TASK GOAL — Produce word for word the lines of the data below running from the one that has "G04 Aperture macros list end*" to the one that has "X81661000Y-26035000D03*", inclusive, and no others.

Stored entries —
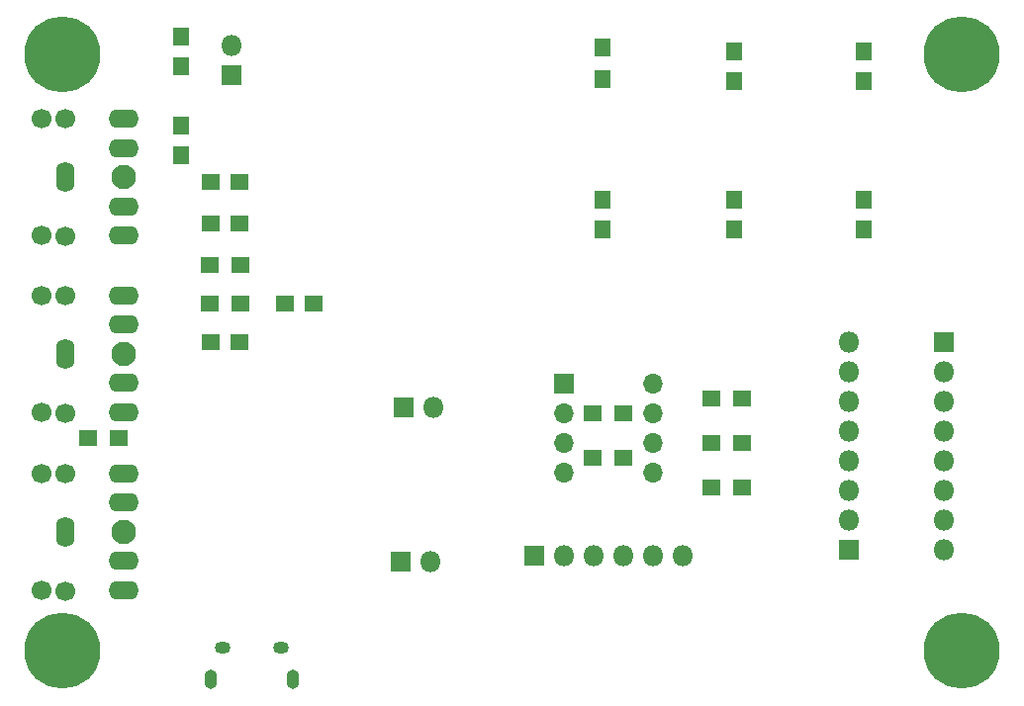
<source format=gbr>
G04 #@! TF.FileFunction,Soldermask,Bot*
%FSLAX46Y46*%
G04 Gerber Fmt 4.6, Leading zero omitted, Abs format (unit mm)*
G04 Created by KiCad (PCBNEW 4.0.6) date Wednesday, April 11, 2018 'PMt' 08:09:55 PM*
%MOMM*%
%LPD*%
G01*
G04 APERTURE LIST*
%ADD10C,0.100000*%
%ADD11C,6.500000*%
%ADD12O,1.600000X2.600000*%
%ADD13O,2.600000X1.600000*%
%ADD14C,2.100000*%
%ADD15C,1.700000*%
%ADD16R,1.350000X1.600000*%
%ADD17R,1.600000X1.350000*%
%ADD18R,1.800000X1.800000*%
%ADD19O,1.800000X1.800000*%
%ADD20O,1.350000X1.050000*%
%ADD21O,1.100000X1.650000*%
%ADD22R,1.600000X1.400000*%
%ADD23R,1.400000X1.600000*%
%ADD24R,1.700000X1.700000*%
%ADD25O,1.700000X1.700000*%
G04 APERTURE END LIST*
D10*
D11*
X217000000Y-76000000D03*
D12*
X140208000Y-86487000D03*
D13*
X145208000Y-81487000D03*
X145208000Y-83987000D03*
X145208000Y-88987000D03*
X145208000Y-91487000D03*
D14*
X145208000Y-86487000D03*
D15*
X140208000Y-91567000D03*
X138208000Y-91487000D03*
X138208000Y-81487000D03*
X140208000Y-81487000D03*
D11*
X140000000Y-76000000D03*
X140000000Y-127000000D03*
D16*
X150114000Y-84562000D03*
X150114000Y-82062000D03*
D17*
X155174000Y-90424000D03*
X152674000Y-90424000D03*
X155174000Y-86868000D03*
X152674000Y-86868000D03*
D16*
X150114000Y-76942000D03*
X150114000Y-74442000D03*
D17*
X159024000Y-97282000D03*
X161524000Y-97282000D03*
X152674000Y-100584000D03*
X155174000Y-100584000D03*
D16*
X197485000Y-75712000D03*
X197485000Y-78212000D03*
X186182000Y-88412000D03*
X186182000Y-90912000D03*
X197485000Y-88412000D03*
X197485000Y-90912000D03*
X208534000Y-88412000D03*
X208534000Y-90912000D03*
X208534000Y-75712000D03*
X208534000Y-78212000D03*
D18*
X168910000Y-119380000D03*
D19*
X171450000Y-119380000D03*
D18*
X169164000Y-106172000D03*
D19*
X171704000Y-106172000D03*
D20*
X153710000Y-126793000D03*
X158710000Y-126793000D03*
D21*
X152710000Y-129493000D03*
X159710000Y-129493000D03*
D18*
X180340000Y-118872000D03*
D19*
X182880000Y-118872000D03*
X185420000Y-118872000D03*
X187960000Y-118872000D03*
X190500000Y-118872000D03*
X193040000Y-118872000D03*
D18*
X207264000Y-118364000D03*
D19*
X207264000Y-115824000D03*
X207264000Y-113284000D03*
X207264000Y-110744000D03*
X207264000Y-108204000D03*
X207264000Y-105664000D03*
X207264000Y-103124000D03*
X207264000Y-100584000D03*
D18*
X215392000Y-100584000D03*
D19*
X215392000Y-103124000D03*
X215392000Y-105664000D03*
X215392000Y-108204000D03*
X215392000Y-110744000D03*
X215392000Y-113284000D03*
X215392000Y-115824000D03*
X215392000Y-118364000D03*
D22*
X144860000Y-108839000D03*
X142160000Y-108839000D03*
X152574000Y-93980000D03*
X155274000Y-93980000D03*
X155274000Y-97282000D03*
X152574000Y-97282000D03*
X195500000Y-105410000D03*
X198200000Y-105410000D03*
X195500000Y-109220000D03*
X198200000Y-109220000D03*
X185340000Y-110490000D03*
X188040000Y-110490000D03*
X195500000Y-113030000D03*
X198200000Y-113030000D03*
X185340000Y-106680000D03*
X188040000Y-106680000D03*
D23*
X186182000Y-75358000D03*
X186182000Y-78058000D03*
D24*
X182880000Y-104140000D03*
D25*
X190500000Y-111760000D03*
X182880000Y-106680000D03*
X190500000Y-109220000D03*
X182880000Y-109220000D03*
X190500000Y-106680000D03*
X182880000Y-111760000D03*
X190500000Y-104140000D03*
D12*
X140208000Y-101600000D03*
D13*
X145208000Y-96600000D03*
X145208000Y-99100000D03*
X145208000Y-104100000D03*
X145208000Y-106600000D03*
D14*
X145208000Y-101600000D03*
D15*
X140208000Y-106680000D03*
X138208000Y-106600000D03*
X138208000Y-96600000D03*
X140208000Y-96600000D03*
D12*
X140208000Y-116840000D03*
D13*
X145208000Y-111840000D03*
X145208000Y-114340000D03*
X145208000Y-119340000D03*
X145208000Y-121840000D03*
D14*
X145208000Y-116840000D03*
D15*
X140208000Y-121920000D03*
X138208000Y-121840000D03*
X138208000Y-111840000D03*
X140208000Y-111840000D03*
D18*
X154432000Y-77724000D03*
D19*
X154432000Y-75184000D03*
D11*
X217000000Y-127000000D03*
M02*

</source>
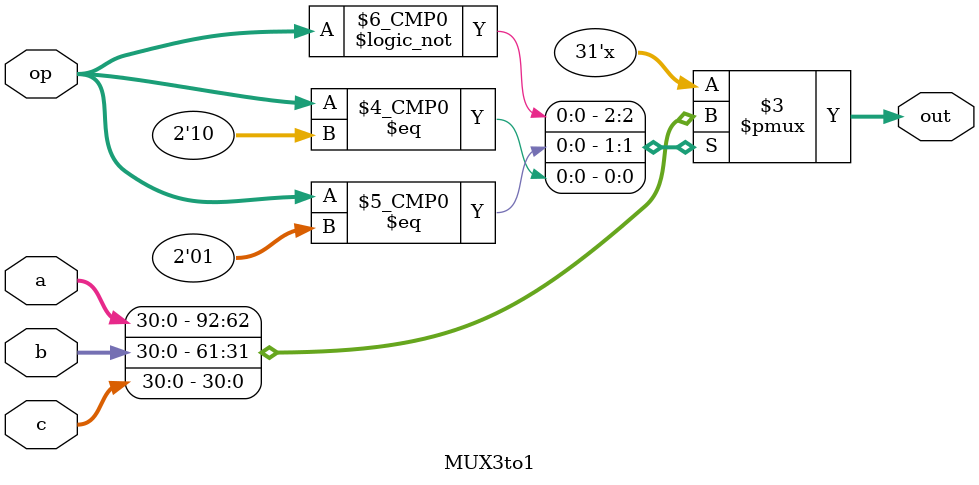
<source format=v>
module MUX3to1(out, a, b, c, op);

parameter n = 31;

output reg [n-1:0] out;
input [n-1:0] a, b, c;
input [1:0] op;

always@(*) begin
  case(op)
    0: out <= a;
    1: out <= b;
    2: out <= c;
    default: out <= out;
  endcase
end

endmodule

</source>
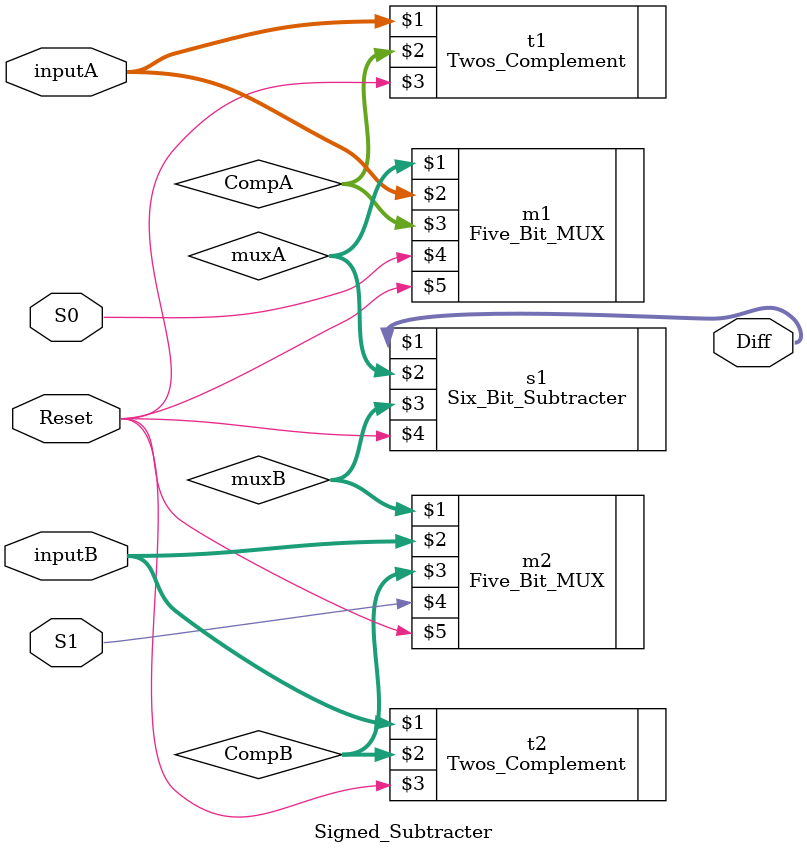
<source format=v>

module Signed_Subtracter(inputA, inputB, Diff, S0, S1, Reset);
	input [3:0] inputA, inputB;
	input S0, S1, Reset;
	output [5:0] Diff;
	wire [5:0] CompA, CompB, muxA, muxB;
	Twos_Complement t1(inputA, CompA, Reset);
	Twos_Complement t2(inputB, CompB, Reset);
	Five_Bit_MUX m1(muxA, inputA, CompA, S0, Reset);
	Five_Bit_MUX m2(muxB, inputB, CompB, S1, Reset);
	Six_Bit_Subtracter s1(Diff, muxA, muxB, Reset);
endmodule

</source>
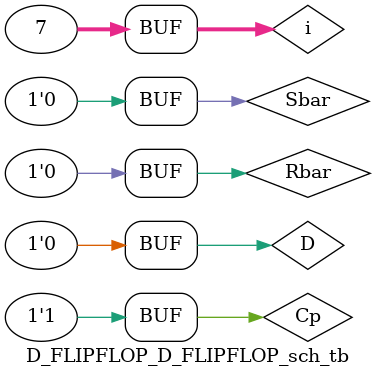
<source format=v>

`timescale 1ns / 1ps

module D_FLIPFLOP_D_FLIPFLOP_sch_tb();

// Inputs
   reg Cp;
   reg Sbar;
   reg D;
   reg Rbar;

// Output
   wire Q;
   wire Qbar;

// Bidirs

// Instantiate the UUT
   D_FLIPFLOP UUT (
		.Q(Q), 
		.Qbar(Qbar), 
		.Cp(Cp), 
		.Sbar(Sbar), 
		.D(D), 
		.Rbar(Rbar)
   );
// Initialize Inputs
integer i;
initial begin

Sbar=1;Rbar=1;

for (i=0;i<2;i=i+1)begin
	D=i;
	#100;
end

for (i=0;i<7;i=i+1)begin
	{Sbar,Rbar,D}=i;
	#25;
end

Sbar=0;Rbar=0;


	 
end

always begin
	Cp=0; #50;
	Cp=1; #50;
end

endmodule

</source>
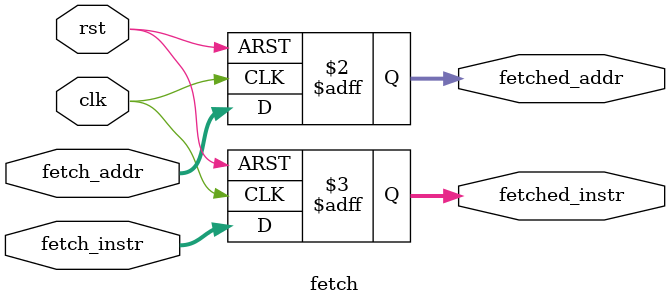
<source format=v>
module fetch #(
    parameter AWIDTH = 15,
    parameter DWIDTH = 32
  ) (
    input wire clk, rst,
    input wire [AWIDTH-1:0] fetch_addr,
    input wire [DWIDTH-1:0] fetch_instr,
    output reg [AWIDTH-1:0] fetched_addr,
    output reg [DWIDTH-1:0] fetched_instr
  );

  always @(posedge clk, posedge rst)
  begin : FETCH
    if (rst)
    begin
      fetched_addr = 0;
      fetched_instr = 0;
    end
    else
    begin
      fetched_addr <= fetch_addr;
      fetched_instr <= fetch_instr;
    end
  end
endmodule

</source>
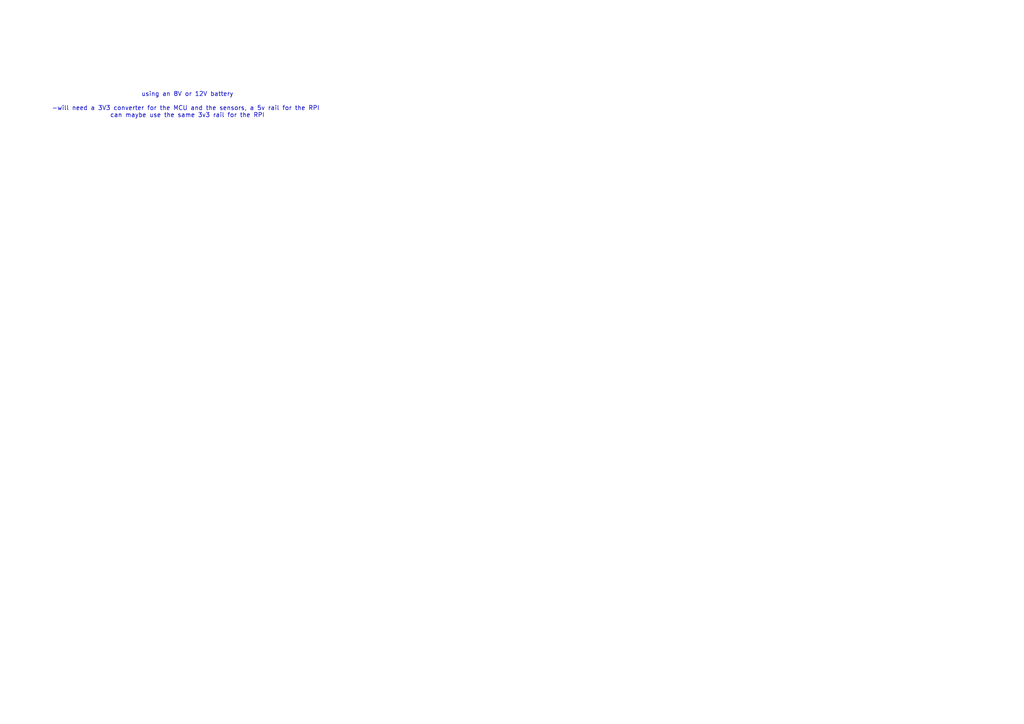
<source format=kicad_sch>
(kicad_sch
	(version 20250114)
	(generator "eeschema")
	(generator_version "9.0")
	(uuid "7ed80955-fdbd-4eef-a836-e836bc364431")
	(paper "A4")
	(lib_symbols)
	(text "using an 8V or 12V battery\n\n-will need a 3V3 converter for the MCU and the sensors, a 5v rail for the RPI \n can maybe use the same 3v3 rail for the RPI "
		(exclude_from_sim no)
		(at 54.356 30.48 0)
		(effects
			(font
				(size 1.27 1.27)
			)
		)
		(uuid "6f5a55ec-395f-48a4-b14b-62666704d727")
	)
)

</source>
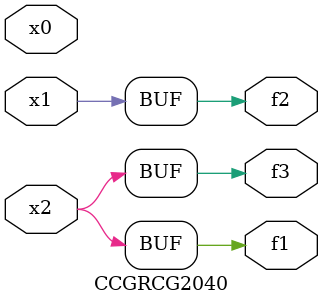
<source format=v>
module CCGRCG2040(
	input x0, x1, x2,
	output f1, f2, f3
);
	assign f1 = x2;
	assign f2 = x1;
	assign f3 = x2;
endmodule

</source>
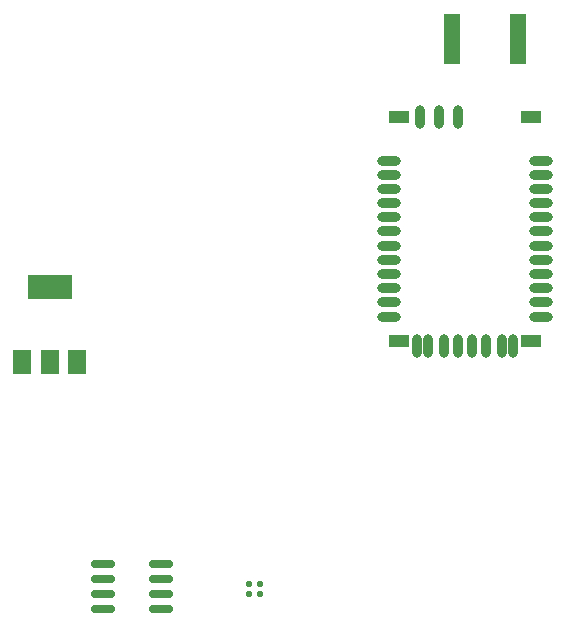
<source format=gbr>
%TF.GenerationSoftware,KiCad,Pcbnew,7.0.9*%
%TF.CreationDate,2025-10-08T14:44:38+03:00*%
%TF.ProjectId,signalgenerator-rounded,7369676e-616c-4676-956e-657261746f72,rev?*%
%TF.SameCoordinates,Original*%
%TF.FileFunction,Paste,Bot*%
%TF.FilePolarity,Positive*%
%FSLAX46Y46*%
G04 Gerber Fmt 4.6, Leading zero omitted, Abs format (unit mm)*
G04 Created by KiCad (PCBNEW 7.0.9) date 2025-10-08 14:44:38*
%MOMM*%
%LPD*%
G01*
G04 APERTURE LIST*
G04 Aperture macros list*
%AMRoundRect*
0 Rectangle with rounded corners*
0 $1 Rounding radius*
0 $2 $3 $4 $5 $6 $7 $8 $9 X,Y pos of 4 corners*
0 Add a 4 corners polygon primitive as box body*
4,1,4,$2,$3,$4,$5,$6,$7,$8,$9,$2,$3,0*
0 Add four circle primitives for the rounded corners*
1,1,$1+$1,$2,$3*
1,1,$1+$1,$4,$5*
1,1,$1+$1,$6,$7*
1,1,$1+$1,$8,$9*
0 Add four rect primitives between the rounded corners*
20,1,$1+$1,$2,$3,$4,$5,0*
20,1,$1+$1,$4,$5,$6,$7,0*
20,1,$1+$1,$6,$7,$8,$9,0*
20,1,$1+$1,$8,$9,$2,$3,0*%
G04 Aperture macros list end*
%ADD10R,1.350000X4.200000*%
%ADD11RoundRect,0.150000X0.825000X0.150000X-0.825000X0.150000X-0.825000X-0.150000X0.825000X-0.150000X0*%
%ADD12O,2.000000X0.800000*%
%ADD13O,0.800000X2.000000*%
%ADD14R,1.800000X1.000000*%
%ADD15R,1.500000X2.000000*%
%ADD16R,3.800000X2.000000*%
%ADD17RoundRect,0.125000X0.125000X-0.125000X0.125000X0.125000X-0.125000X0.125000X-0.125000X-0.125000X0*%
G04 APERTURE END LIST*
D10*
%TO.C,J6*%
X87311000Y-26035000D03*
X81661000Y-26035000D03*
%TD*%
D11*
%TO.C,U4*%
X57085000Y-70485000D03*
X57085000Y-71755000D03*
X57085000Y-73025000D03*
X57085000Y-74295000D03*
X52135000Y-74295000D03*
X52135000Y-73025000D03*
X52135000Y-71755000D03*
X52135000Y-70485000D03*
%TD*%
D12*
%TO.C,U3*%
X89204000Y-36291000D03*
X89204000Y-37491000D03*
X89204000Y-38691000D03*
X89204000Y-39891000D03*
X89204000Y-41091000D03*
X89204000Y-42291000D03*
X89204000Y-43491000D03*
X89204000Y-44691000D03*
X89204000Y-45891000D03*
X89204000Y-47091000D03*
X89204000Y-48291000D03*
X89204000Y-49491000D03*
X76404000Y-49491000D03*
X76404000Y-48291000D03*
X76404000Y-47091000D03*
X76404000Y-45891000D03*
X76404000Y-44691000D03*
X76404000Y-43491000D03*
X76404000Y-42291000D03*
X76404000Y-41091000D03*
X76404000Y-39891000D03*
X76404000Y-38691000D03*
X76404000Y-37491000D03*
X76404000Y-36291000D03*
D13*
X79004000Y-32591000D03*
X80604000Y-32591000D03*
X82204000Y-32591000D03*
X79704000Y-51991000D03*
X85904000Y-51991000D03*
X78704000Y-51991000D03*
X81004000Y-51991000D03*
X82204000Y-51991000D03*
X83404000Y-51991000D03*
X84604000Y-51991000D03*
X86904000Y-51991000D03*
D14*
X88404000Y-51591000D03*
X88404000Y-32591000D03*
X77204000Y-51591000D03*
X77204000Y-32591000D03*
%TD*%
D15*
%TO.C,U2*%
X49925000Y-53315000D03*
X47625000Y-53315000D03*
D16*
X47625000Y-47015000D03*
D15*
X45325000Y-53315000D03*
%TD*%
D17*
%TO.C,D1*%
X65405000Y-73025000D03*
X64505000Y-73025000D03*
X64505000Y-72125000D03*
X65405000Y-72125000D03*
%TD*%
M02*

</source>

EXERCISE OUTPUT —
G04 Aperture macros list end*
%ADD10R,1.350000X4.200000*%
%ADD11RoundRect,0.150000X0.825000X0.150000X-0.825000X0.150000X-0.825000X-0.150000X0.825000X-0.150000X0*%
%ADD12O,2.000000X0.800000*%
%ADD13O,0.800000X2.000000*%
%ADD14R,1.800000X1.000000*%
%ADD15R,1.500000X2.000000*%
%ADD16R,3.800000X2.000000*%
%ADD17RoundRect,0.125000X0.125000X-0.125000X0.125000X0.125000X-0.125000X0.125000X-0.125000X-0.125000X0*%
G04 APERTURE END LIST*
D10*
%TO.C,J6*%
X87311000Y-26035000D03*
X81661000Y-26035000D03*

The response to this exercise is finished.